The US Court of Appeals is to review the conduct of Judge Thomas Penfield, the judge in the Microsoft anti trust case.

The Court of Appeals yesterday revealed that 30 minutes of the oral presentations section of the trial will be reserved for "conduct of trial and extrajudicial statements" by Jackson.

Neither the US Department of Justice (DOJ) nor Microsoft requested the court reserve time for that topic, despite the software maker's claims in its appeal briefs that Jackson showed animus toward the company.

Joint filing Both protagonists had said they would rely on written briefs filed on Jackson's in- and out-of-court conduct, according to a joint filing from the two on February 2.

A Microsoft spokesman had little comment on the change ordered by the appeals court, saying only the company looked forward to presenting its arguments on all the issues. A DOJ spokeswoman could not be immediately reached for comment.

The court on February 26 and 27 will reserve a total of seven hours for oral arguments compared to the 4.5 hours initially requested. Jackson's conduct will be reviewed during the second day of arguments. The court will spend 75 minutes on monopoly maintenance and 45 minutes on whether Microsoft's bundling of its Internet Explorer browser with its Windows operating system was anti-competitive.
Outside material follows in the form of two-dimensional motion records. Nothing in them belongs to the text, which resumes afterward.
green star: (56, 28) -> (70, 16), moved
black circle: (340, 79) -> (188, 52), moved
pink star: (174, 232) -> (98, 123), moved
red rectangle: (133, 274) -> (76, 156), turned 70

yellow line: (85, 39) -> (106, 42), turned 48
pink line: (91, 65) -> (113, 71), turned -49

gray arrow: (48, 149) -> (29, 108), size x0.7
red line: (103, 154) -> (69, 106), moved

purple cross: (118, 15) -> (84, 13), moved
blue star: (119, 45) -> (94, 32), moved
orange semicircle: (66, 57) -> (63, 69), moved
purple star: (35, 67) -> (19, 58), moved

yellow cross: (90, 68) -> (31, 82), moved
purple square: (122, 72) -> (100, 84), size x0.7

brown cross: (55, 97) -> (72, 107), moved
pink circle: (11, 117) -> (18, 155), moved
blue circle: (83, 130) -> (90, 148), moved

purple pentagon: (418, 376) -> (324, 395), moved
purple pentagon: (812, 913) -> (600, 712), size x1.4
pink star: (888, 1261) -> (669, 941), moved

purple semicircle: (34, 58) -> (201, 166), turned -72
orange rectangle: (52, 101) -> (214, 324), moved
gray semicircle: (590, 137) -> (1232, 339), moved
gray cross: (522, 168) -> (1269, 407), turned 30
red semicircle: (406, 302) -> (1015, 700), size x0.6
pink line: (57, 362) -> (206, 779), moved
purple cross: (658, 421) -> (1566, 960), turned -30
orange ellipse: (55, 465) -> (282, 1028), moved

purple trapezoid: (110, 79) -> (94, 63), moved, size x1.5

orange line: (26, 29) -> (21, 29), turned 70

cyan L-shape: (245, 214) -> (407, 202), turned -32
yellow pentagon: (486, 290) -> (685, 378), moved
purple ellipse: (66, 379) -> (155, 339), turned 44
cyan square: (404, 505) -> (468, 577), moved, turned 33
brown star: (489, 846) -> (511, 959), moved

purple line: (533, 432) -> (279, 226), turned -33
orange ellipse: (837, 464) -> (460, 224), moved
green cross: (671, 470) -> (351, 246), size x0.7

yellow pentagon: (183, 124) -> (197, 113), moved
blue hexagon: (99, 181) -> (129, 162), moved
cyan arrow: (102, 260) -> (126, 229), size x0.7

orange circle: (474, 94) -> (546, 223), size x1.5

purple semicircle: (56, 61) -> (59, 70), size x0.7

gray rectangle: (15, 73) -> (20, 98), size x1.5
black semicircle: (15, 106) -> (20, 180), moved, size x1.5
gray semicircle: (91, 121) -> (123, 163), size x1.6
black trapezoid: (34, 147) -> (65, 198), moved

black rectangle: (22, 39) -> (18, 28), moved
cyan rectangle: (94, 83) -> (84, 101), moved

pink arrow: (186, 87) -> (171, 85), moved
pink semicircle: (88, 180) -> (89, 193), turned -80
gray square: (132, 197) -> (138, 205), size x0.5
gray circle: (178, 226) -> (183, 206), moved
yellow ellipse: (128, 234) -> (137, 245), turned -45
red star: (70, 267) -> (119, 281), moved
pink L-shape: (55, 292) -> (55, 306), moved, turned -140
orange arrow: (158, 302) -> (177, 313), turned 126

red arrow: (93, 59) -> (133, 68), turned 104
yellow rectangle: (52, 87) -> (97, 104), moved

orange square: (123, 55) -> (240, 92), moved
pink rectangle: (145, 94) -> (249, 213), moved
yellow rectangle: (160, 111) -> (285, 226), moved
Microsoft has vigorously defended itself against charges that it had acted in an anti-competitive manner, and that it tried to monopolize the market. The company has suggested that Jackson has expressed contempt and dislike of Microsoft and its top executives. The DOJ, in appeal briefs, has defended his actions, comments and ruling – which threatens to split the company in two. His ruling would create one company that focuses on the Windows operating system and another that focuses on applications.